**Exercise directions:** Reproduce the lines of the listing exactly, beginning at the top, until the line with "2: (1214, 38)" has been reproduced too.
Source material Block Start
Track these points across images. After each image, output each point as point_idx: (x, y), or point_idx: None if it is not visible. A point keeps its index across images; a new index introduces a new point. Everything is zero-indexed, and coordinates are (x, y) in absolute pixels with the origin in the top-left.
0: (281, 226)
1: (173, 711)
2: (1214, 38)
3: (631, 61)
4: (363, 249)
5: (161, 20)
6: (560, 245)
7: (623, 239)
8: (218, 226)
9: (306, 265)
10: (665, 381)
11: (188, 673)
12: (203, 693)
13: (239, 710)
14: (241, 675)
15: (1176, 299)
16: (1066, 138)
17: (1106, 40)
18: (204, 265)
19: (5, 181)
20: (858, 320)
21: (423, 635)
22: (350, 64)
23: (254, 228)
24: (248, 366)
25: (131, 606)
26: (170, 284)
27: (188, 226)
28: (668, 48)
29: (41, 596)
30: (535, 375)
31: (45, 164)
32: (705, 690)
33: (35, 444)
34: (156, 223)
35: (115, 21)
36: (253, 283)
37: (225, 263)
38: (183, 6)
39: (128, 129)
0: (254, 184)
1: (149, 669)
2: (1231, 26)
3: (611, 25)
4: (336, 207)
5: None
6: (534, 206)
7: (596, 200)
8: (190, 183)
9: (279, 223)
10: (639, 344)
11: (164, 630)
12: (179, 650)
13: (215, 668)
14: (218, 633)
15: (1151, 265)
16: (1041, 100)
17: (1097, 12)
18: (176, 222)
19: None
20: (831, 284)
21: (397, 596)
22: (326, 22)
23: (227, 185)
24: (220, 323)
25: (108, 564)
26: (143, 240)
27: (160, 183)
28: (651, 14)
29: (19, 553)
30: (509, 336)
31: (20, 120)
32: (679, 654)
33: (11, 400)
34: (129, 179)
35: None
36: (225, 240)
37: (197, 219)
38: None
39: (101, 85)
Source material Block End
**Reply:**
Track these points across images. After each image, output each point as point_idx: (x, y), or point_idx: None if it is not visible. A point keeps its index across images; a new index introduces a new point. Everything is zero-indexed, and coordinates are (x, y) in absolute pixels with the origin in the top-left.
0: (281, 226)
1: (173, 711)
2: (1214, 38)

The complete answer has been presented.